Exercise requirements — The lines in the listing below are to be given again exactly, starting at the line holding "vfov_deg: 12.4" and ending at the line holding "f_number: 1.68". Do not include pictures.

Data for processing —
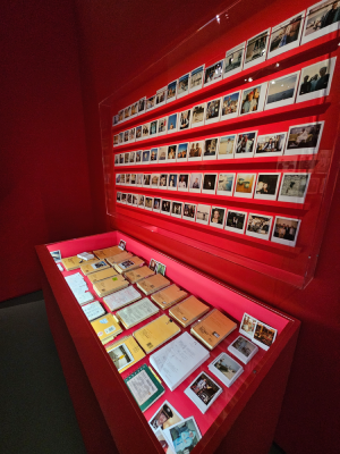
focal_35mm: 13
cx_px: 170
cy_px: 227
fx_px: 170
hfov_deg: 89.9
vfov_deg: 106.2
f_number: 2.2
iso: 640
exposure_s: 1/27
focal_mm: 2.2
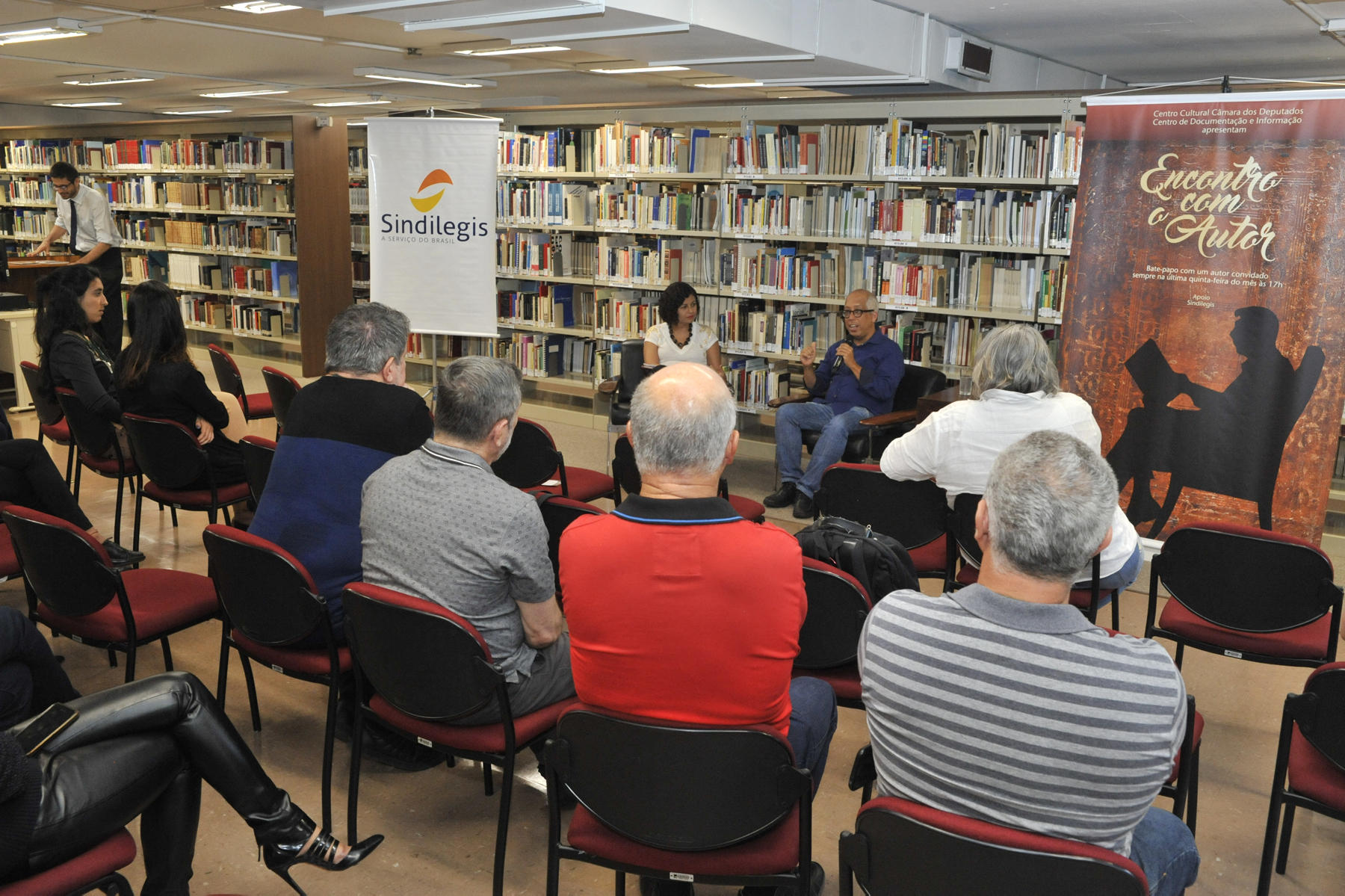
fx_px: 1158
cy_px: 448
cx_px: 672
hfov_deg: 60.3
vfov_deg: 42.3
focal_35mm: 31
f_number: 8
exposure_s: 1/100
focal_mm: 31
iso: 2500
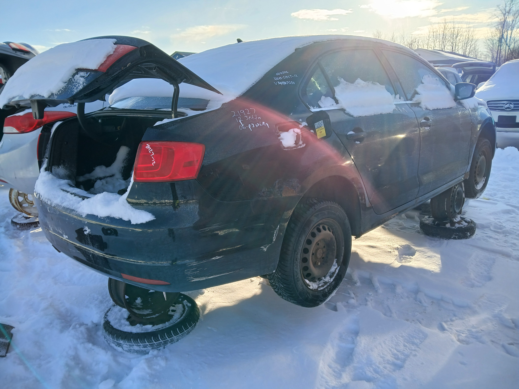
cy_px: 194
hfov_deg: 67.3
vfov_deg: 53.1
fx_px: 390
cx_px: 260
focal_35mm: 26
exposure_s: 1/211
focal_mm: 3.98
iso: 20
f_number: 1.8
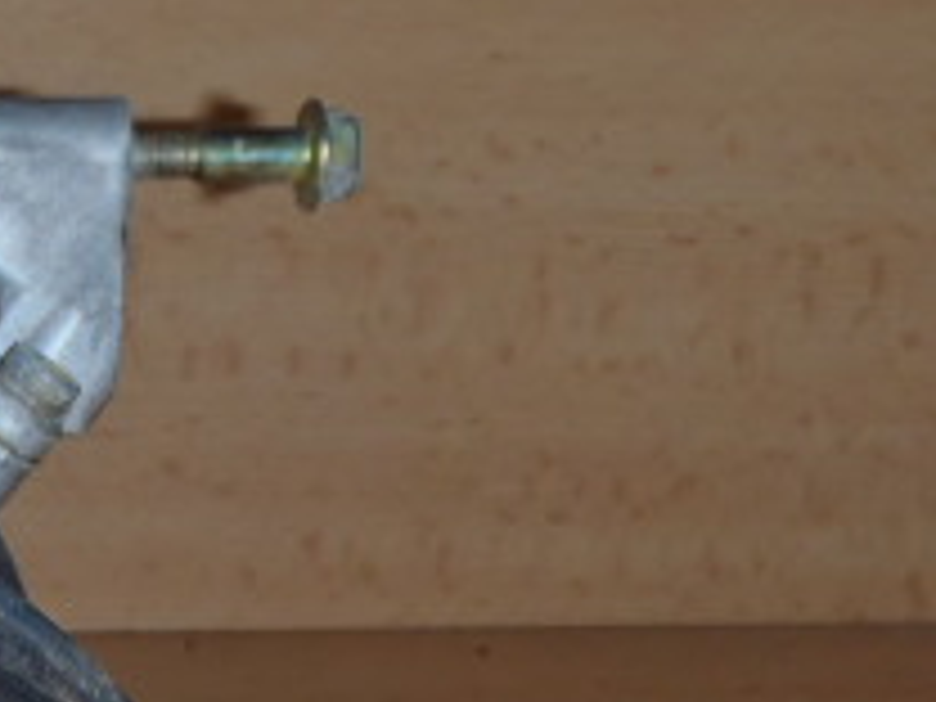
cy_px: 850
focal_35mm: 117
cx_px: -428
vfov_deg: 12.4
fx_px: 3164
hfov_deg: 15.6
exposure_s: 1/40
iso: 100
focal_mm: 6.83
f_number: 4.6
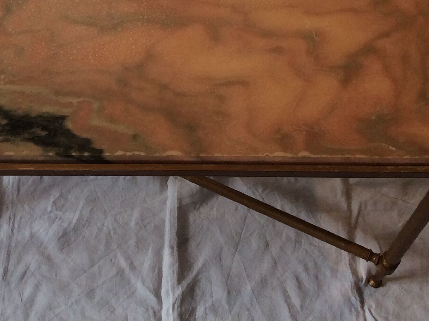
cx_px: 94
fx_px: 817
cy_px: 31
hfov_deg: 28.9
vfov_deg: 21.7
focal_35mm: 66
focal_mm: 3.3
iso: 50
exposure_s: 1/100
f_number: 2.4
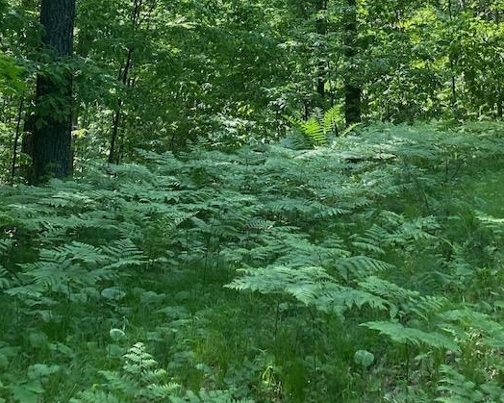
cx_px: 419
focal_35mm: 62
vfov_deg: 23.9
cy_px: 37
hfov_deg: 29.6
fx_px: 925
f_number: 1.8
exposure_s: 1/125
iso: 32
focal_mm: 4.25
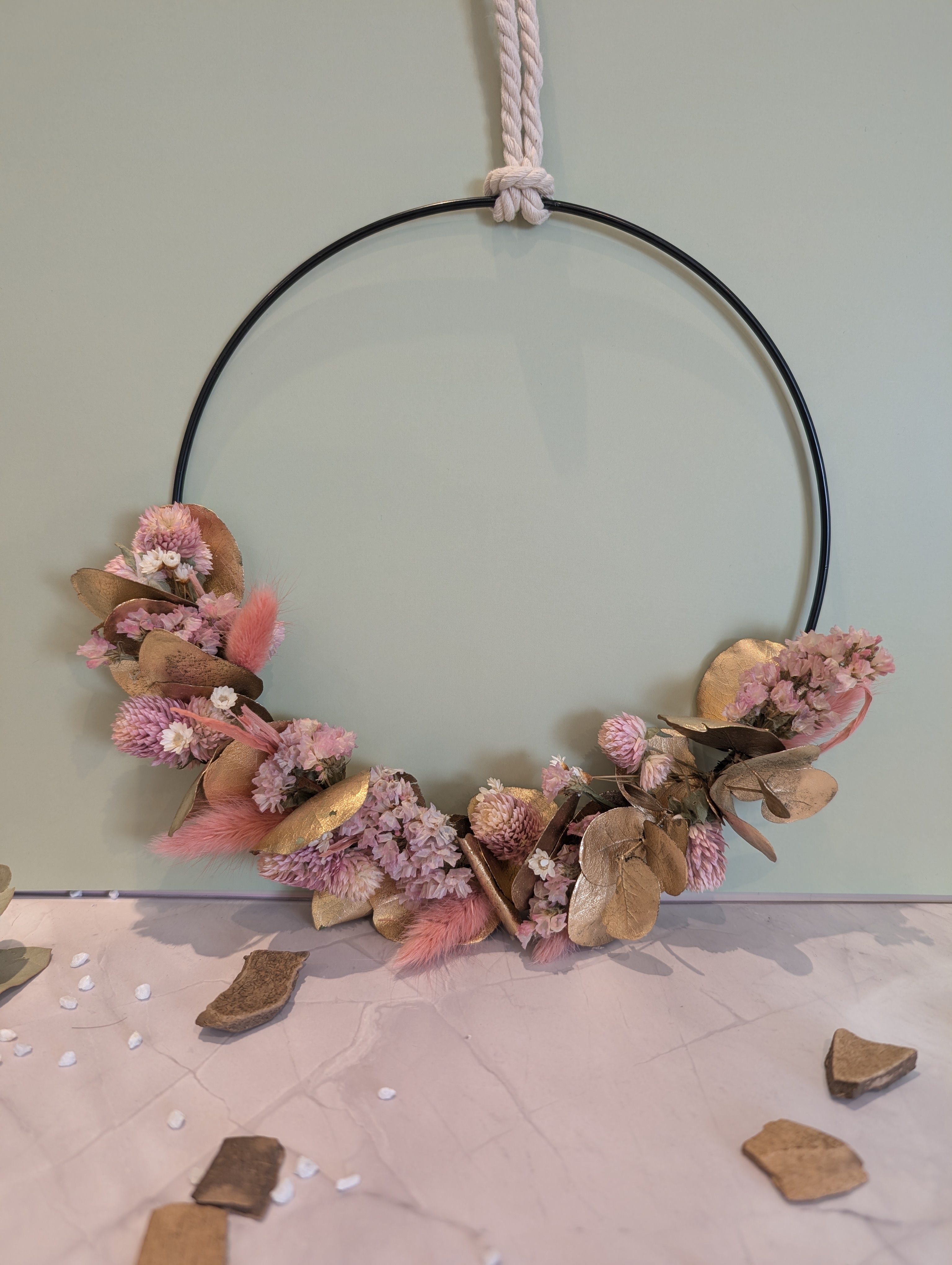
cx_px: 476
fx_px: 878
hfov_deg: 56.9
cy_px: 632
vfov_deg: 71.5
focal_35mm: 24
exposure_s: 1/23.8
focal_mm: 6.9
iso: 48
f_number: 1.68
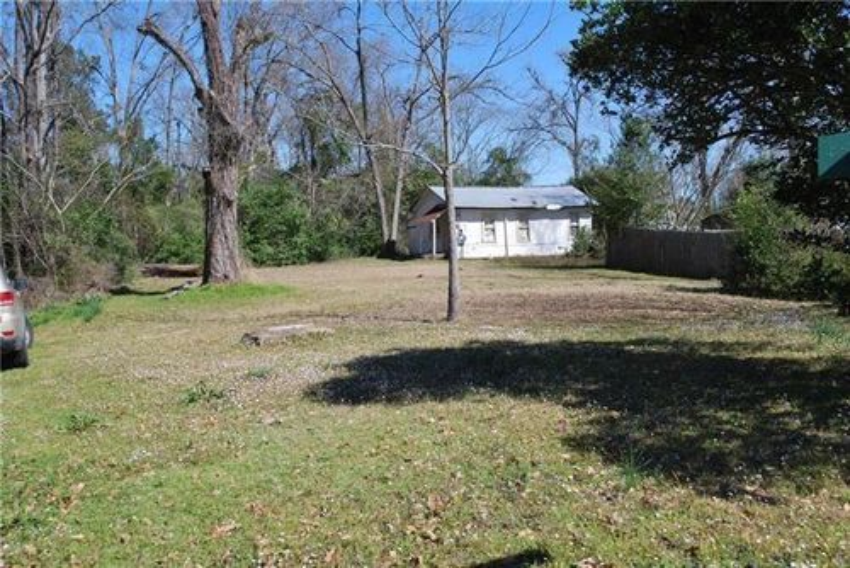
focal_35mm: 36
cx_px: 425
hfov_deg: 53.1
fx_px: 850
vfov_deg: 36.9
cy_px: 284
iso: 100
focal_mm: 24
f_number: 8
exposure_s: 1/250
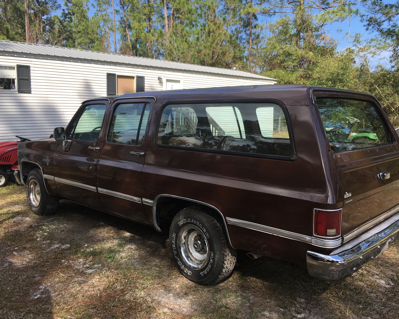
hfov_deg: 57.2
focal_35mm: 31
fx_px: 366
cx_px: 205
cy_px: 159
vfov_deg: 47.1
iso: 25
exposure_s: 1/864
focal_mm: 4.15
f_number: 2.2
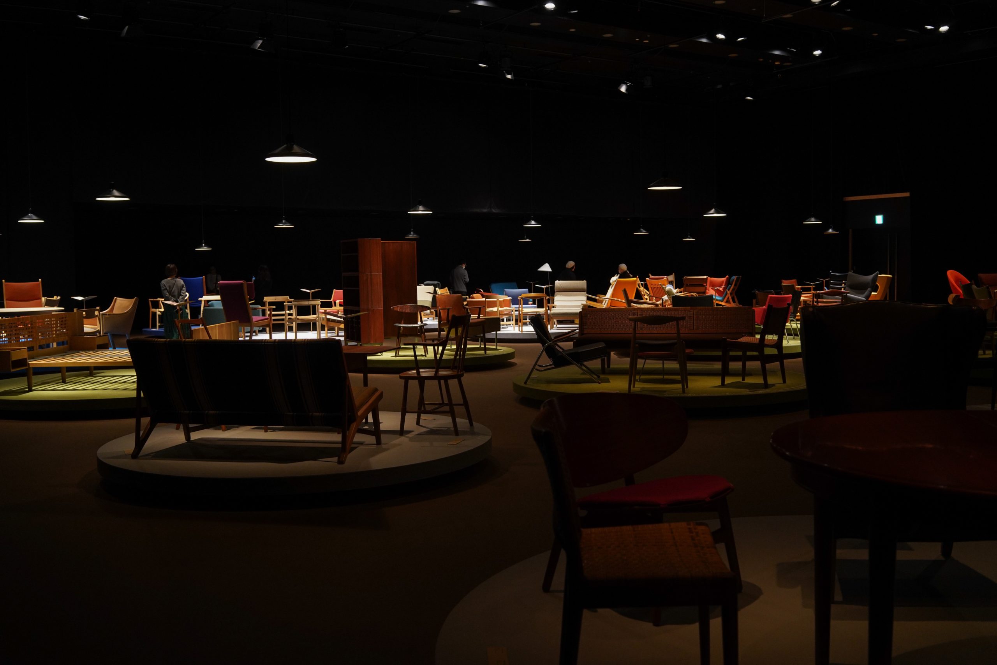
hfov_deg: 54.4
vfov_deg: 37.9
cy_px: 332
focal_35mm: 35
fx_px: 969
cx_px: 498
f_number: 5
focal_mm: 35
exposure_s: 1/50
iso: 1600
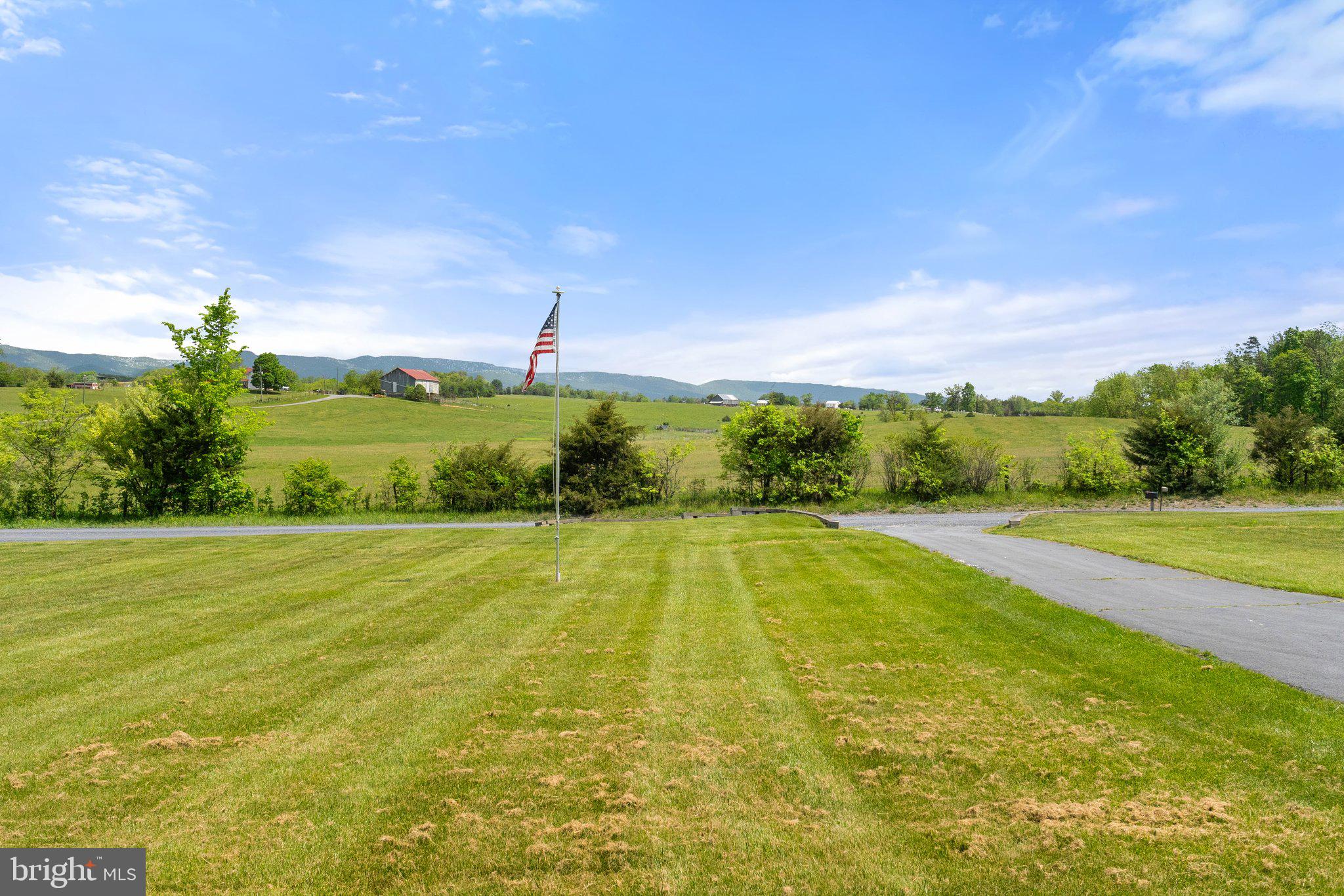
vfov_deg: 43.6
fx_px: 1120
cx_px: 672
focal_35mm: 30
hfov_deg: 61.9
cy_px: 448
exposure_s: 1/2500
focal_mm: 20
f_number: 8
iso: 640
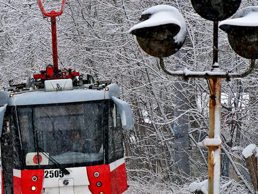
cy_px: 109
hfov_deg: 4.1
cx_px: 77
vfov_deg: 3.1
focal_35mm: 485
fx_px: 3615
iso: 400
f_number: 7.1
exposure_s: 1/400
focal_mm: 120
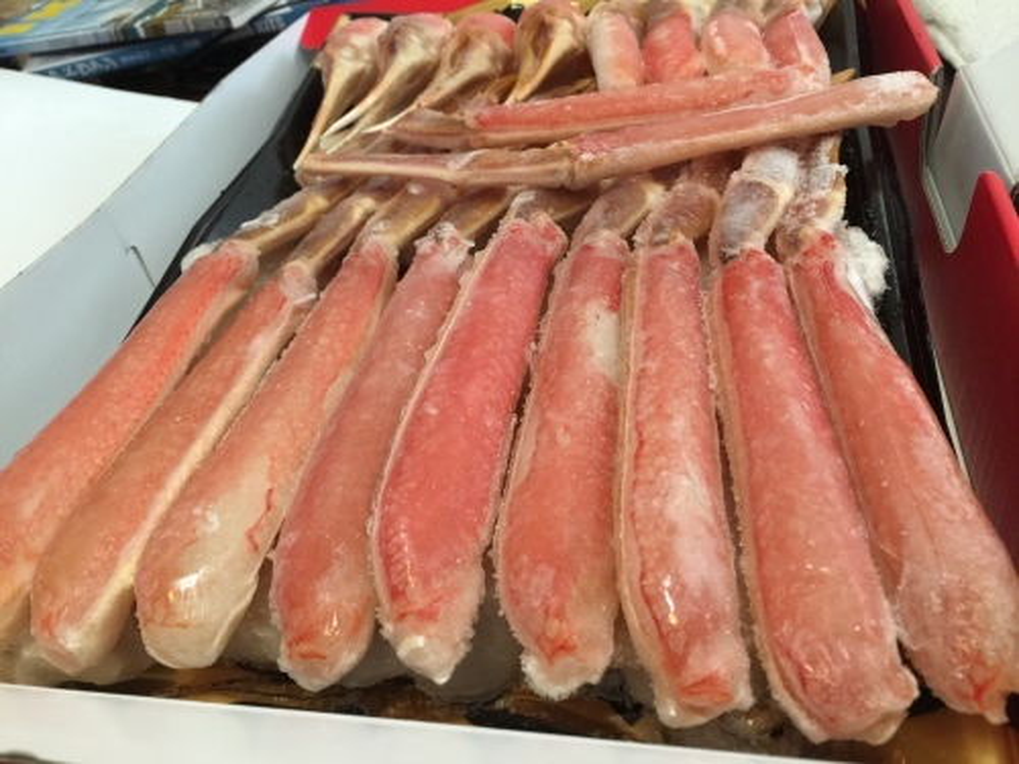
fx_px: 854
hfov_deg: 61.7
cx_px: 510
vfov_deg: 48.2
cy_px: 382
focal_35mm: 29
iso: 100
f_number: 2.2
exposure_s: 1/15
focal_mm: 4.15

Written solution —
vfov_deg: 12.4
fx_px: 3164
hfov_deg: 15.6
exposure_s: 1/40
iso: 100
focal_mm: 6.83
f_number: 4.6
cx_px: 94
fx_px: 817
cy_px: 31
hfov_deg: 28.9
vfov_deg: 21.7
focal_35mm: 66
focal_mm: 3.3
iso: 50
exposure_s: 1/100
f_number: 2.4
cx_px: 419
focal_35mm: 62
vfov_deg: 23.9
cy_px: 37
hfov_deg: 29.6
fx_px: 925
f_number: 1.8
exposure_s: 1/125
iso: 32
focal_mm: 4.25
cx_px: 476
fx_px: 878
hfov_deg: 56.9
cy_px: 632
vfov_deg: 71.5
focal_35mm: 24
exposure_s: 1/23.8
focal_mm: 6.9
iso: 48
f_number: 1.68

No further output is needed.